Lessons 01–06 return to the same questions so you can compare approaches:
- How many address points exist for state / country X?
- What is the bounding box of all points in city Y?
- What are the top 10 streets by point count in ZIP Z?
- Distribution of points by ZIP, exported to CSV.
- Which points fall within 100m of a reference location?
- Join address points to a polygon layer (county, tract, neighborhood).
| Dimension | DuckDB | PyArrow | GeoPandas |
|---|---|---|---|
| Language | SQL | Python / Arrow compute | Pandas-style Python |
| S3 native | ✅ httpfs |
✅ S3FileSystem |
via fsspec |
| Spatial functions | ✅ spatial extension |
❌ | ✅ (best in class) |
| Memory ceiling | Disk-bounded | Streamable | RAM-bounded |
| Best for | Heavy aggregations / ETL | Precise column IO | Interactive analysis |
| Plotting | ❌ | ❌ | ✅ |
| Write partitioned lake | ✅ COPY ... PARTITION_BY |
✅ write_dataset |
via pyarrow |
Rule of thumb: reach for DuckDB first, PyArrow when you need surgical IO,
GeoPandas when you need to see, sketch, or sjoin.

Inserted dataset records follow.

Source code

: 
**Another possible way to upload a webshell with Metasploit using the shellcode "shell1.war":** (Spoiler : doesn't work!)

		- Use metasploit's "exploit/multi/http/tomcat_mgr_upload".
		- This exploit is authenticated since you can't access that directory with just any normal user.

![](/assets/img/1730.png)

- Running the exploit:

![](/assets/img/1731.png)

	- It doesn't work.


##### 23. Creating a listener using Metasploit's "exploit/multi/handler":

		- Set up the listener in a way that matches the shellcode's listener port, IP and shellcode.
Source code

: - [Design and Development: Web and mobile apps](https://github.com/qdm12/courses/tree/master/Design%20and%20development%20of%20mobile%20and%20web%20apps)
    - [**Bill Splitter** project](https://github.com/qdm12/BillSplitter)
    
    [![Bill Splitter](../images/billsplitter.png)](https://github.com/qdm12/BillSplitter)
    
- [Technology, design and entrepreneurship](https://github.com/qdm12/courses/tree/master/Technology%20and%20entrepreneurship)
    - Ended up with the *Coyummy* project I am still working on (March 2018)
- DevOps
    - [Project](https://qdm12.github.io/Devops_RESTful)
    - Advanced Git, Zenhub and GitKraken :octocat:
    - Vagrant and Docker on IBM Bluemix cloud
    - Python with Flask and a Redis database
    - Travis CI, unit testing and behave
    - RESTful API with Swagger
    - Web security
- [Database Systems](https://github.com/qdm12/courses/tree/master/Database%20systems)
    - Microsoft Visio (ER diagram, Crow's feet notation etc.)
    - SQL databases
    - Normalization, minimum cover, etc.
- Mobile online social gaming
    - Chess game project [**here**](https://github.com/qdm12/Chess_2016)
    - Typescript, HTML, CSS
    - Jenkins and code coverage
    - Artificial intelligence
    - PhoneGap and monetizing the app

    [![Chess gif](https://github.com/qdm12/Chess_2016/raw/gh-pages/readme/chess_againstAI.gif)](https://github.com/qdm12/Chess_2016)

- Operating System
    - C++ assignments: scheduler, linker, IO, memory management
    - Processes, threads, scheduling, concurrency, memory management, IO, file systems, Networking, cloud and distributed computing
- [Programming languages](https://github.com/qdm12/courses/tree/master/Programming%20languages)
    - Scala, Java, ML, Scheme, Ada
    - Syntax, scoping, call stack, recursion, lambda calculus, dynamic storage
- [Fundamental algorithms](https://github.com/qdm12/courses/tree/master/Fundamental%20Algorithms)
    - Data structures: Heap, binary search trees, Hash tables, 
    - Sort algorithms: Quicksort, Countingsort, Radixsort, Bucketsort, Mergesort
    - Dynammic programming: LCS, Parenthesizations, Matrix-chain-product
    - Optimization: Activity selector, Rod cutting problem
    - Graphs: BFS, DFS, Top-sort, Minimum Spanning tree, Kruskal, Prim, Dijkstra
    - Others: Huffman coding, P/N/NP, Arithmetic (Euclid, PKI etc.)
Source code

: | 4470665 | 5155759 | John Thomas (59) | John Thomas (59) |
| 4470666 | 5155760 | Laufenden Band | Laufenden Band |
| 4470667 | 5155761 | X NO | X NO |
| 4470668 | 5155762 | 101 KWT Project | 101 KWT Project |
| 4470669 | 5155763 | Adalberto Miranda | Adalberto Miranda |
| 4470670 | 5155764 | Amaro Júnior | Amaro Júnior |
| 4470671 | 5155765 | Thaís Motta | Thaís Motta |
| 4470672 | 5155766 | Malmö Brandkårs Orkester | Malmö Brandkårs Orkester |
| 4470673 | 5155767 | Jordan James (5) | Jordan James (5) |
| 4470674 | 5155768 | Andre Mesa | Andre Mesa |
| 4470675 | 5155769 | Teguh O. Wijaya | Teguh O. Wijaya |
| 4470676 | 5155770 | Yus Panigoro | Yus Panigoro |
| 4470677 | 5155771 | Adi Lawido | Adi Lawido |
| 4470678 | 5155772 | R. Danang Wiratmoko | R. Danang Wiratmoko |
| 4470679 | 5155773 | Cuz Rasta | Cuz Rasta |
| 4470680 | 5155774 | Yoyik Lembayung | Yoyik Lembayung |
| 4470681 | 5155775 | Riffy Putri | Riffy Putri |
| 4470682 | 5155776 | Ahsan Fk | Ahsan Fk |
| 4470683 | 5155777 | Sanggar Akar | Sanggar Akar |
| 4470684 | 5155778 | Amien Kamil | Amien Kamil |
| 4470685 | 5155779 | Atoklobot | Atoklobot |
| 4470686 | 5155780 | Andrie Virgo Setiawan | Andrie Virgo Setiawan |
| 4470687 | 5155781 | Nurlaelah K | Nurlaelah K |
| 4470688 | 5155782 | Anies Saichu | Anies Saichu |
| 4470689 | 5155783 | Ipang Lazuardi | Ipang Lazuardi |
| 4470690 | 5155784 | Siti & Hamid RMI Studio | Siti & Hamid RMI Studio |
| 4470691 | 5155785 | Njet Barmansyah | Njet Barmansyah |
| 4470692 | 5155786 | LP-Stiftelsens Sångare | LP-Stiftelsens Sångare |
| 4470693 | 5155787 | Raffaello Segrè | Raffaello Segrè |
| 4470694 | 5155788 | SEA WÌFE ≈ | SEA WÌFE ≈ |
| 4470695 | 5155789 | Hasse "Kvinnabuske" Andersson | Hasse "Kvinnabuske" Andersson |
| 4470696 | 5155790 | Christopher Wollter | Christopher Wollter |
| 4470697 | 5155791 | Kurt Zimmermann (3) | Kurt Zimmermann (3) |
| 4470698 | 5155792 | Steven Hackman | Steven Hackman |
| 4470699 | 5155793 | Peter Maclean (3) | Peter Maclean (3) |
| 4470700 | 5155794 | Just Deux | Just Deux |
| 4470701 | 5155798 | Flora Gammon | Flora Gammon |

- Public (default): Overture Maps addresses
on
s3://overturemaps-us-west-2. Public read, no credentials required. - Internal (lesson 07 only): Regrid bronze parcels
(
s3://regrid-data-platform-us-east-2-bronze). Requires AWS SSO to the Regrid account.
See data/README.md for schemas and how to swap datasets.
The .ipynb files are generated from the matching .py scripts. If you edit
a script, rebuild the notebooks with:
python dev/build_notebooks.py- Copy an existing script in
scripts/and rename it with the next ordinal. - Follow the same rhythm: Question → Approach → Code → Inspect → Takeaway.
- Run
python dev/build_notebooks.pyto regenerate the matching.ipynb. - Link it from the lesson index above.